Instructions to follow
Transcribe the records word for word. Leave every picture out.

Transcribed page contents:
--------------------
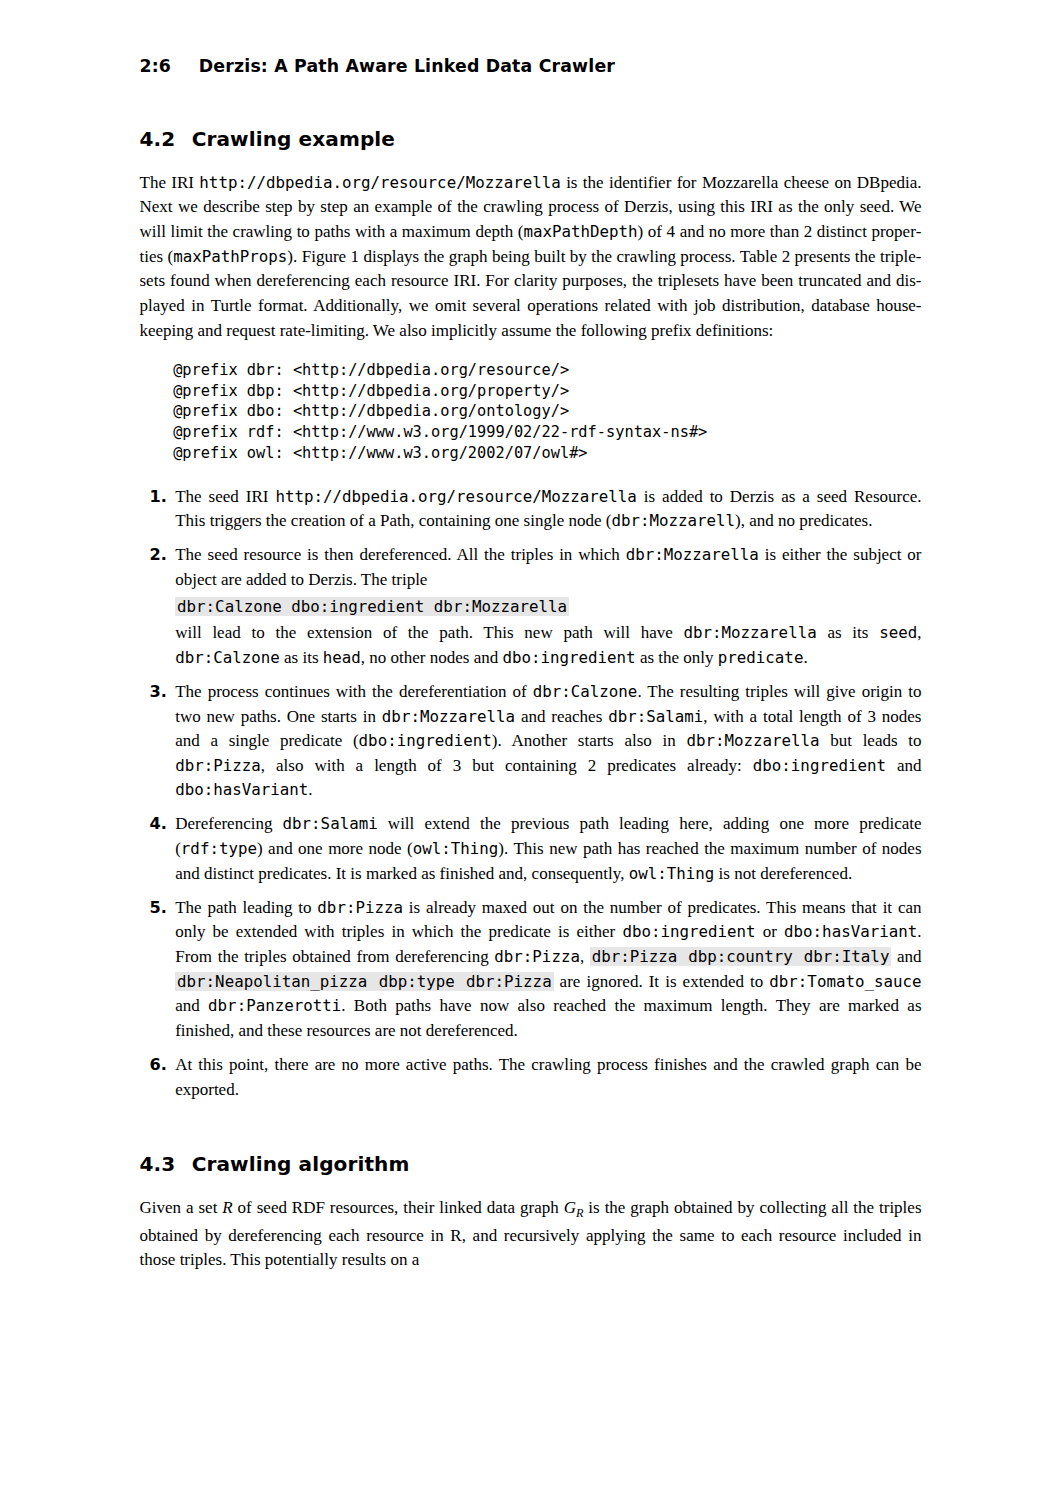2:6 Derzis: A Path Aware Linked Data Crawler
4.2 Crawling example
The IRI http://dbpedia.org/resource/Mozzarella is the identifier for Mozzarella cheese on DBpedia. Next we describe step by step an example of the crawling process of Derzis, using this IRI as the only seed. We will limit the crawling to paths with a maximum depth (maxPathDepth) of 4 and no more than 2 distinct properties (maxPathProps). Figure 1 displays the graph being built by the crawling process. Table 2 presents the triplesets found when dereferencing each resource IRI. For clarity purposes, the triplesets have been truncated and displayed in Turtle format. Additionally, we omit several operations related with job distribution, database housekeeping and request rate-limiting. We also implicitly assume the following prefix definitions:
@prefix dbr: <http://dbpedia.org/resource/>
@prefix dbp: <http://dbpedia.org/property/>
@prefix dbo: <http://dbpedia.org/ontology/>
@prefix rdf: <http://www.w3.org/1999/02/22-rdf-syntax-ns#>
@prefix owl: <http://www.w3.org/2002/07/owl#>
The seed IRI http://dbpedia.org/resource/Mozzarella is added to Derzis as a seed Resource. This triggers the creation of a Path, containing one single node (dbr:Mozzarell), and no predicates.
The seed resource is then dereferenced. All the triples in which dbr:Mozzarella is either the subject or object are added to Derzis. The triple dbr:Calzone dbo:ingredient dbr:Mozzarella will lead to the extension of the path. This new path will have dbr:Mozzarella as its seed, dbr:Calzone as its head, no other nodes and dbo:ingredient as the only predicate.
The process continues with the dereferentiation of dbr:Calzone. The resulting triples will give origin to two new paths. One starts in dbr:Mozzarella and reaches dbr:Salami, with a total length of 3 nodes and a single predicate (dbo:ingredient). Another starts also in dbr:Mozzarella but leads to dbr:Pizza, also with a length of 3 but containing 2 predicates already: dbo:ingredient and dbo:hasVariant.
Dereferencing dbr:Salami will extend the previous path leading here, adding one more predicate (rdf:type) and one more node (owl:Thing). This new path has reached the maximum number of nodes and distinct predicates. It is marked as finished and, consequently, owl:Thing is not dereferenced.
The path leading to dbr:Pizza is already maxed out on the number of predicates. This means that it can only be extended with triples in which the predicate is either dbo:ingredient or dbo:hasVariant. From the triples obtained from dereferencing dbr:Pizza, dbr:Pizza dbp:country dbr:Italy and dbr:Neapolitan_pizza dbp:type dbr:Pizza are ignored. It is extended to dbr:Tomato_sauce and dbr:Panzerotti. Both paths have now also reached the maximum length. They are marked as finished, and these resources are not dereferenced.
At this point, there are no more active paths. The crawling process finishes and the crawled graph can be exported.
4.3 Crawling algorithm
Given a set R of seed RDF resources, their linked data graph GR is the graph obtained by collecting all the triples obtained by dereferencing each resource in R, and recursively applying the same to each resource included in those triples. This potentially results on a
--------------------
Answer
2:6 Derzis: A Path Aware Linked Data Crawler
4.2 Crawling example
The IRI http://dbpedia.org/resource/Mozzarella is the identifier for Mozzarella cheese on DBpedia. Next we describe step by step an example of the crawling process of Derzis, using this IRI as the only seed. We will limit the crawling to paths with a maximum depth (maxPathDepth) of 4 and no more than 2 distinct properties (maxPathProps). Figure 1 displays the graph being built by the crawling process. Table 2 presents the triplesets found when dereferencing each resource IRI. For clarity purposes, the triplesets have been truncated and displayed in Turtle format. Additionally, we omit several operations related with job distribution, database housekeeping and request rate-limiting. We also implicitly assume the following prefix definitions:
@prefix dbr: <http://dbpedia.org/resource/>
@prefix dbp: <http://dbpedia.org/property/>
@prefix dbo: <http://dbpedia.org/ontology/>
@prefix rdf: <http://www.w3.org/1999/02/22-rdf-syntax-ns#>
@prefix owl: <http://www.w3.org/2002/07/owl#>
The seed IRI http://dbpedia.org/resource/Mozzarella is added to Derzis as a seed Resource. This triggers the creation of a Path, containing one single node (dbr:Mozzarell), and no predicates.
The seed resource is then dereferenced. All the triples in which dbr:Mozzarella is either the subject or object are added to Derzis. The triple dbr:Calzone dbo:ingredient dbr:Mozzarella will lead to the extension of the path. This new path will have dbr:Mozzarella as its seed, dbr:Calzone as its head, no other nodes and dbo:ingredient as the only predicate.
The process continues with the dereferentiation of dbr:Calzone. The resulting triples will give origin to two new paths. One starts in dbr:Mozzarella and reaches dbr:Salami, with a total length of 3 nodes and a single predicate (dbo:ingredient). Another starts also in dbr:Mozzarella but leads to dbr:Pizza, also with a length of 3 but containing 2 predicates already: dbo:ingredient and dbo:hasVariant.
Dereferencing dbr:Salami will extend the previous path leading here, adding one more predicate (rdf:type) and one more node (owl:Thing). This new path has reached the maximum number of nodes and distinct predicates. It is marked as finished and, consequently, owl:Thing is not dereferenced.
The path leading to dbr:Pizza is already maxed out on the number of predicates. This means that it can only be extended with triples in which the predicate is either dbo:ingredient or dbo:hasVariant. From the triples obtained from dereferencing dbr:Pizza, dbr:Pizza dbp:country dbr:Italy and dbr:Neapolitan_pizza dbp:type dbr:Pizza are ignored. It is extended to dbr:Tomato_sauce and dbr:Panzerotti. Both paths have now also reached the maximum length. They are marked as finished, and these resources are not dereferenced.
At this point, there are no more active paths. The crawling process finishes and the crawled graph can be exported.
4.3 Crawling algorithm
Given a set R of seed RDF resources, their linked data graph GR is the graph obtained by collecting all the triples obtained by dereferencing each resource in R, and recursively applying the same to each resource included in those triples. This potentially results on a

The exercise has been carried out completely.